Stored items
--- START ---
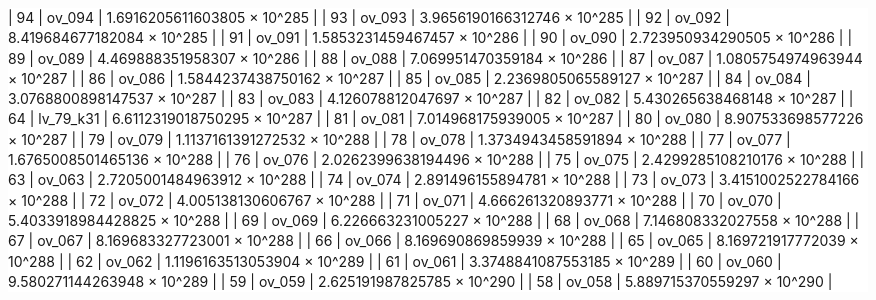 | 94 | ov_094 | 1.6916205611603805 × 10^285 |
| 93 | ov_093 | 3.9656190166312746 × 10^285 |
| 92 | ov_092 | 8.419684677182084 × 10^285 |
| 91 | ov_091 | 1.5853231459467457 × 10^286 |
| 90 | ov_090 | 2.723950934290505 × 10^286 |
| 89 | ov_089 | 4.469888351958307 × 10^286 |
| 88 | ov_088 | 7.069951470359184 × 10^286 |
| 87 | ov_087 | 1.0805754974963944 × 10^287 |
| 86 | ov_086 | 1.5844237438750162 × 10^287 |
| 85 | ov_085 | 2.2369805065589127 × 10^287 |
| 84 | ov_084 | 3.0768800898147537 × 10^287 |
| 83 | ov_083 | 4.126078812047697 × 10^287 |
| 82 | ov_082 | 5.430265638468148 × 10^287 |
| 64 | lv_79_k31 | 6.6112319018750295 × 10^287 |
| 81 | ov_081 | 7.014968175939005 × 10^287 |
| 80 | ov_080 | 8.907533698577226 × 10^287 |
| 79 | ov_079 | 1.1137161391272532 × 10^288 |
| 78 | ov_078 | 1.3734943458591894 × 10^288 |
| 77 | ov_077 | 1.6765008501465136 × 10^288 |
| 76 | ov_076 | 2.0262399638194496 × 10^288 |
| 75 | ov_075 | 2.4299285108210176 × 10^288 |
| 63 | ov_063 | 2.7205001484963912 × 10^288 |
| 74 | ov_074 | 2.891496155894781 × 10^288 |
| 73 | ov_073 | 3.4151002522784166 × 10^288 |
| 72 | ov_072 | 4.005138130606767 × 10^288 |
| 71 | ov_071 | 4.666261320893771 × 10^288 |
| 70 | ov_070 | 5.4033918984428825 × 10^288 |
| 69 | ov_069 | 6.226663231005227 × 10^288 |
| 68 | ov_068 | 7.146808332027558 × 10^288 |
| 67 | ov_067 | 8.169683327723001 × 10^288 |
| 66 | ov_066 | 8.169690869859939 × 10^288 |
| 65 | ov_065 | 8.169721917772039 × 10^288 |
| 62 | ov_062 | 1.1196163513053904 × 10^289 |
| 61 | ov_061 | 3.3748841087553185 × 10^289 |
| 60 | ov_060 | 9.580271144263948 × 10^289 |
| 59 | ov_059 | 2.625191987825785 × 10^290 |
| 58 | ov_058 | 5.889715370559297 × 10^290 |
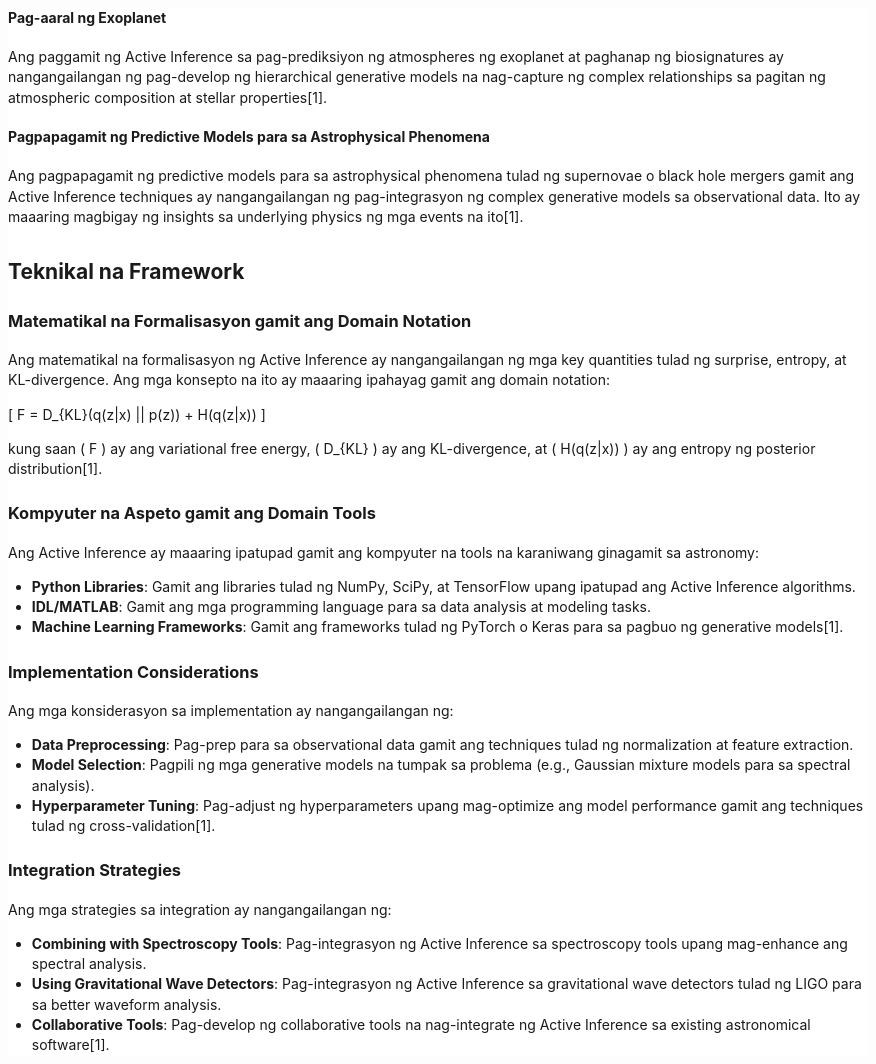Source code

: #### Pag-aaral ng Exoplanet

Ang paggamit ng Active Inference sa pag-prediksiyon ng atmospheres ng exoplanet at paghanap ng biosignatures ay nangangailangan ng pag-develop ng hierarchical generative models na nag-capture ng complex relationships sa pagitan ng atmospheric composition at stellar properties[1].

#### Pagpapagamit ng Predictive Models para sa Astrophysical Phenomena

Ang pagpapagamit ng predictive models para sa astrophysical phenomena tulad ng supernovae o black hole mergers gamit ang Active Inference techniques ay nangangailangan ng pag-integrasyon ng complex generative models sa observational data. Ito ay maaaring magbigay ng insights sa underlying physics ng mga events na ito[1].

## Teknikal na Framework

### Matematikal na Formalisasyon gamit ang Domain Notation

Ang matematikal na formalisasyon ng Active Inference ay nangangailangan ng mga key quantities tulad ng surprise, entropy, at KL-divergence. Ang mga konsepto na ito ay maaaring ipahayag gamit ang domain notation:

\[ F = D_{KL}(q(z|x) || p(z)) + H(q(z|x)) \]

kung saan \( F \) ay ang variational free energy, \( D_{KL} \) ay ang KL-divergence, at \( H(q(z|x)) \) ay ang entropy ng posterior distribution[1].

### Kompyuter na Aspeto gamit ang Domain Tools

Ang Active Inference ay maaaring ipatupad gamit ang kompyuter na tools na karaniwang ginagamit sa astronomy:

- **Python Libraries**: Gamit ang libraries tulad ng NumPy, SciPy, at TensorFlow upang ipatupad ang Active Inference algorithms.
- **IDL/MATLAB**: Gamit ang mga programming language para sa data analysis at modeling tasks.
- **Machine Learning Frameworks**: Gamit ang frameworks tulad ng PyTorch o Keras para sa pagbuo ng generative models[1].

### Implementation Considerations

Ang mga konsiderasyon sa implementation ay nangangailangan ng:

- **Data Preprocessing**: Pag-prep para sa observational data gamit ang techniques tulad ng normalization at feature extraction.
- **Model Selection**: Pagpili ng mga generative models na tumpak sa problema (e.g., Gaussian mixture models para sa spectral analysis).
- **Hyperparameter Tuning**: Pag-adjust ng hyperparameters upang mag-optimize ang model performance gamit ang techniques tulad ng cross-validation[1].

### Integration Strategies

Ang mga strategies sa integration ay nangangailangan ng:

- **Combining with Spectroscopy Tools**: Pag-integrasyon ng Active Inference sa spectroscopy tools upang mag-enhance ang spectral analysis.
- **Using Gravitational Wave Detectors**: Pag-integrasyon ng Active Inference sa gravitational wave detectors tulad ng LIGO para sa better waveform analysis.
- **Collaborative Tools**: Pag-develop ng collaborative tools na nag-integrate ng Active Inference sa existing astronomical software[1].

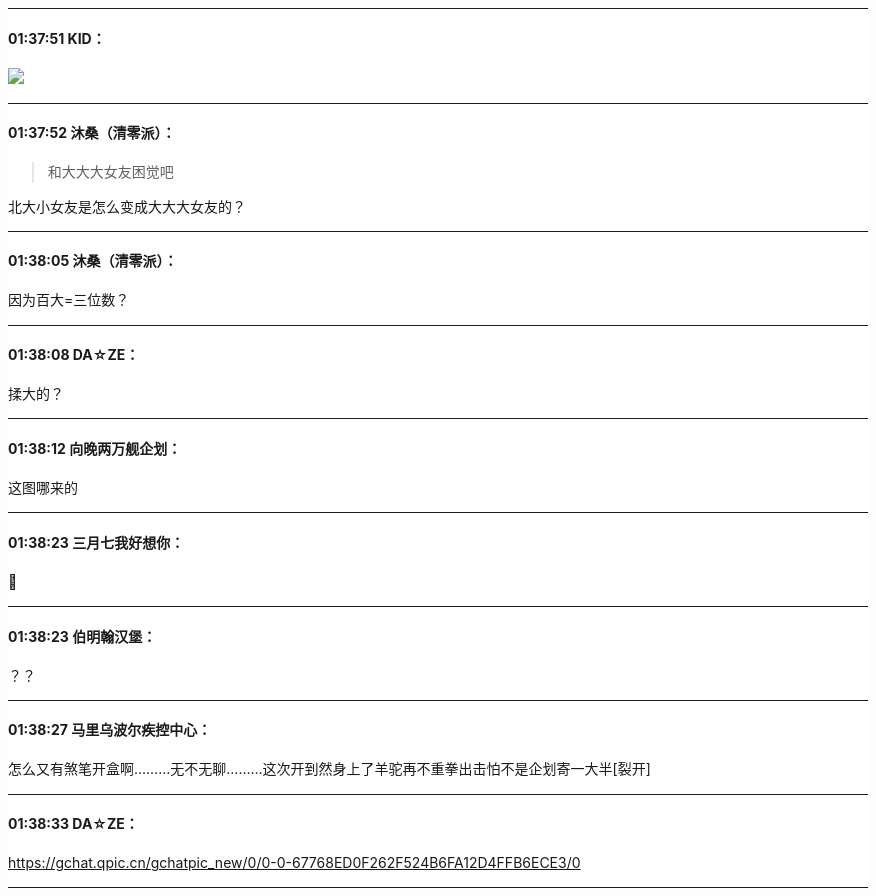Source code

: *****

#### 01:37:51  KID：

![](http://gchat.qpic.cn/gchatpic_new/851143121/614391357-2372458033-67768ED0F262F524B6FA12D4FFB6ECE3/0?term=2")

*****

#### 01:37:52  沐桑（清零派）：

<blockquote>和大大大女友困觉吧</blockquote>
 北大小女友是怎么变成大大大女友的？

*****

#### 01:38:05  沐桑（清零派）：

因为百大=三位数？

*****

#### 01:38:08  DA☆ZE：

揉大的？

*****

#### 01:38:12  向晚两万舰企划：

这图哪来的

*****

#### 01:38:23  三月七我好想你：

👿

*****

#### 01:38:23  伯明翰汉堡：

？？

*****

#### 01:38:27  马里乌波尔疾控中心：

怎么又有煞笔开盒啊………无不无聊………这次开到然身上了羊驼再不重拳出击怕不是企划寄一大半[裂开] ​​​

*****

#### 01:38:33  DA☆ZE：

https://gchat.qpic.cn/gchatpic_new/0/0-0-67768ED0F262F524B6FA12D4FFB6ECE3/0

*****
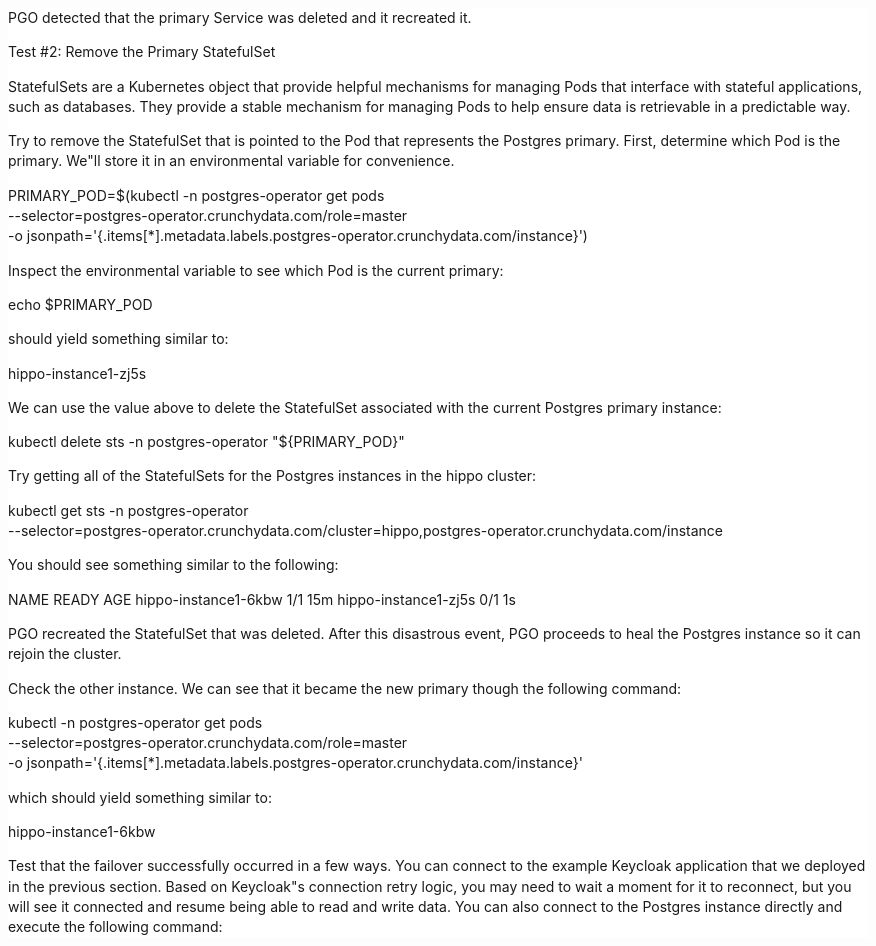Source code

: PGO detected that the primary Service was deleted and it recreated it.



Test #2: Remove the Primary StatefulSet

StatefulSets are a Kubernetes object that provide helpful mechanisms for managing Pods that interface with stateful applications, such as databases. They provide a stable mechanism for managing Pods to help ensure data is retrievable in a predictable way.

Try to remove the StatefulSet that is pointed to the Pod that represents the Postgres primary.
First, determine which Pod is the primary. We"ll store it in an environmental variable for convenience.

PRIMARY_POD=$(kubectl -n postgres-operator get pods \
  --selector=postgres-operator.crunchydata.com/role=master \
  -o jsonpath='{.items[*].metadata.labels.postgres-operator\.crunchydata\.com/instance}')
  
Inspect the environmental variable to see which Pod is the current primary:

echo $PRIMARY_POD

should yield something similar to:

hippo-instance1-zj5s

We can use the value above to delete the StatefulSet associated with the current Postgres primary instance:

kubectl delete sts -n postgres-operator "${PRIMARY_POD}"

Try getting all of the StatefulSets for the Postgres instances in the hippo cluster:

kubectl get sts -n postgres-operator \
  --selector=postgres-operator.crunchydata.com/cluster=hippo,postgres-operator.crunchydata.com/instance
  
You should see something similar to the following:

NAME                   READY   AGE
hippo-instance1-6kbw   1/1     15m
hippo-instance1-zj5s   0/1     1s

PGO recreated the StatefulSet that was deleted. After this disastrous event, PGO proceeds to heal the Postgres instance so it can rejoin the cluster. 

Check the other instance. We can see that it became the new primary though the following command:

kubectl -n postgres-operator get pods \
  --selector=postgres-operator.crunchydata.com/role=master \
  -o jsonpath='{.items[*].metadata.labels.postgres-operator\.crunchydata\.com/instance}'

which should yield something similar to:

hippo-instance1-6kbw

Test that the failover successfully occurred in a few ways. You can connect to the example Keycloak application that we deployed in the previous section. Based on Keycloak"s connection retry logic, you may need to wait a moment for it to reconnect, but you will see it connected and resume being able to read and write data. You can also connect to the Postgres instance directly and execute the following command:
--- END ---
Exercise directions:
The answer must consist solely of the lines from the first line of the data through the line containing "2.0262399638194496 × 10^288 |", inclusive, reproduced exactly and without pictures.

Task result:
 | 94 | ov_094 | 1.6916205611603805 × 10^285 |
| 93 | ov_093 | 3.9656190166312746 × 10^285 |
| 92 | ov_092 | 8.419684677182084 × 10^285 |
| 91 | ov_091 | 1.5853231459467457 × 10^286 |
| 90 | ov_090 | 2.723950934290505 × 10^286 |
| 89 | ov_089 | 4.469888351958307 × 10^286 |
| 88 | ov_088 | 7.069951470359184 × 10^286 |
| 87 | ov_087 | 1.0805754974963944 × 10^287 |
| 86 | ov_086 | 1.5844237438750162 × 10^287 |
| 85 | ov_085 | 2.2369805065589127 × 10^287 |
| 84 | ov_084 | 3.0768800898147537 × 10^287 |
| 83 | ov_083 | 4.126078812047697 × 10^287 |
| 82 | ov_082 | 5.430265638468148 × 10^287 |
| 64 | lv_79_k31 | 6.6112319018750295 × 10^287 |
| 81 | ov_081 | 7.014968175939005 × 10^287 |
| 80 | ov_080 | 8.907533698577226 × 10^287 |
| 79 | ov_079 | 1.1137161391272532 × 10^288 |
| 78 | ov_078 | 1.3734943458591894 × 10^288 |
| 77 | ov_077 | 1.6765008501465136 × 10^288 |
| 76 | ov_076 | 2.0262399638194496 × 10^288 |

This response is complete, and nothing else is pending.